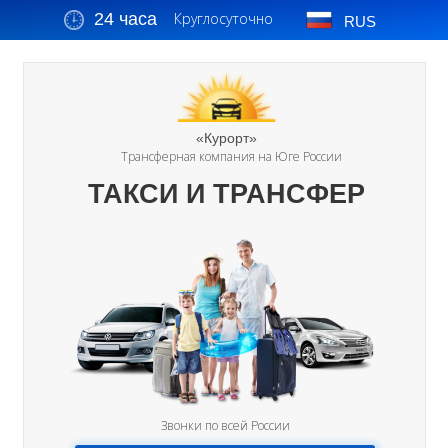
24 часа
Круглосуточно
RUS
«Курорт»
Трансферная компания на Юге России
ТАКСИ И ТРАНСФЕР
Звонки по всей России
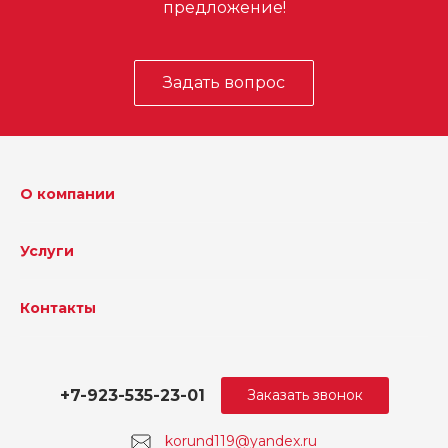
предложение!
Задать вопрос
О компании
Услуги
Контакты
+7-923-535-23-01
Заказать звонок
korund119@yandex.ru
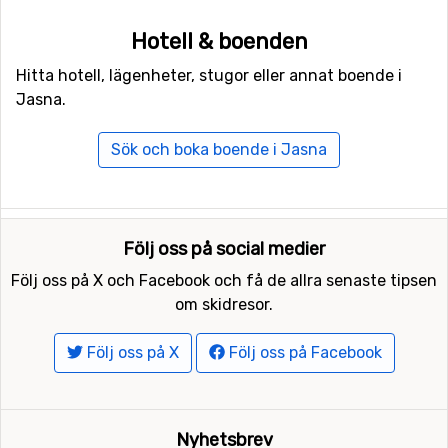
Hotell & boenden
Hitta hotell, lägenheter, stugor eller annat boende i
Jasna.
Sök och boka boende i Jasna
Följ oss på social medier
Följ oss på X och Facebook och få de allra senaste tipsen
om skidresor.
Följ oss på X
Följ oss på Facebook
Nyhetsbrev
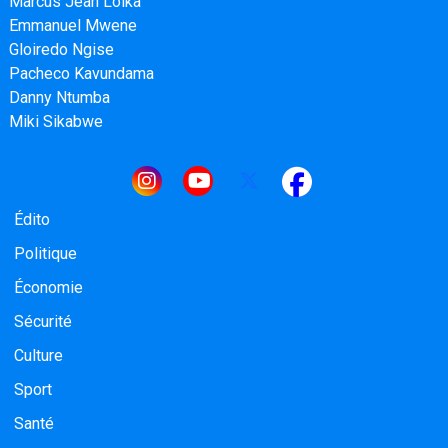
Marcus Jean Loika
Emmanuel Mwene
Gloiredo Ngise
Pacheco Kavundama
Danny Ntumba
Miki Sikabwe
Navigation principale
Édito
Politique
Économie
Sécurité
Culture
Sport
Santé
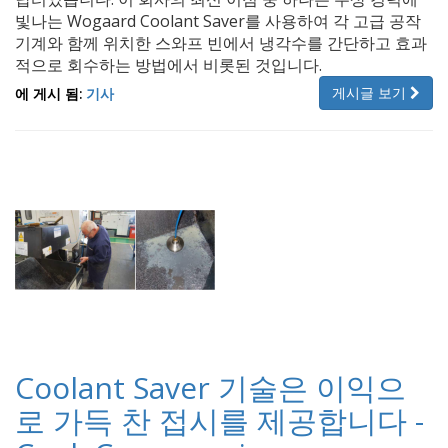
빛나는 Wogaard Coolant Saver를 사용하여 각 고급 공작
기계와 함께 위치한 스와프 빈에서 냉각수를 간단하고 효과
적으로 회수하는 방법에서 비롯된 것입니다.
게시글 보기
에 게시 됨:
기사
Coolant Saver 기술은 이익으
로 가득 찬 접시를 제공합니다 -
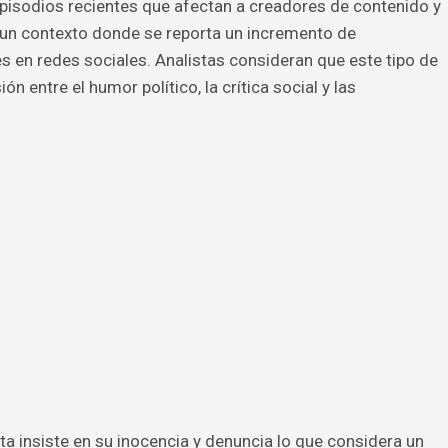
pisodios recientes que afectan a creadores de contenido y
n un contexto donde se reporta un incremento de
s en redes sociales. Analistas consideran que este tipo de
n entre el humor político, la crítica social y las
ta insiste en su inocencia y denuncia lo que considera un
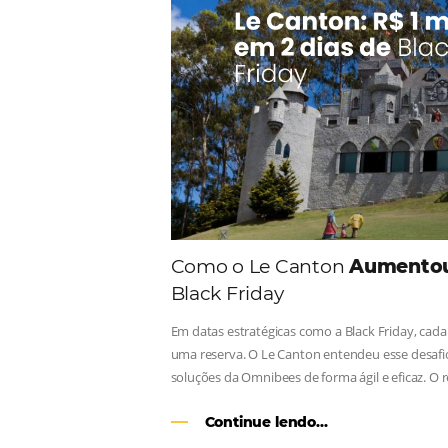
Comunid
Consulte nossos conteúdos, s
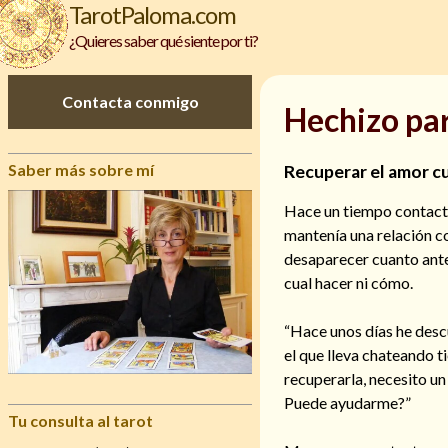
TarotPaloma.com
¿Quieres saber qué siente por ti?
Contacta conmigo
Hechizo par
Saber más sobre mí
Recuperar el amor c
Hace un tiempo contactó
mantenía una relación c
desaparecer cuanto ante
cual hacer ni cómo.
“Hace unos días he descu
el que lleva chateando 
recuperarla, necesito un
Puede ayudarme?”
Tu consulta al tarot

□ □ □ □ □ □ □

# Aim of the exercise
Rewrite the lines of the listing that begin at the line containing "Hotell & boenden" and stop after the line containing "로 가득 찬 접시를 제공합니다", replacing "Facebook" with "Instagram" and leaving everything else unchanged. Leave the pictures out of your answer.

# Answer to this problem
Hotell & boenden
Hitta hotell, lägenheter, stugor eller annat boende i
Jasna.
Sök och boka boende i Jasna
Följ oss på social medier
Följ oss på X och Instagram och få de allra senaste tipsen
om skidresor.
Följ oss på X
Följ oss på Instagram
Nyhetsbrev
Marcus Jean Loika
Emmanuel Mwene
Gloiredo Ngise
Pacheco Kavundama
Danny Ntumba
Miki Sikabwe
Navigation principale
Édito
Politique
Économie
Sécurité
Culture
Sport
Santé
빛나는 Wogaard Coolant Saver를 사용하여 각 고급 공작
기계와 함께 위치한 스와프 빈에서 냉각수를 간단하고 효과
적으로 회수하는 방법에서 비롯된 것입니다.
게시글 보기
에 게시 됨:
기사
Coolant Saver 기술은 이익으
로 가득 찬 접시를 제공합니다 -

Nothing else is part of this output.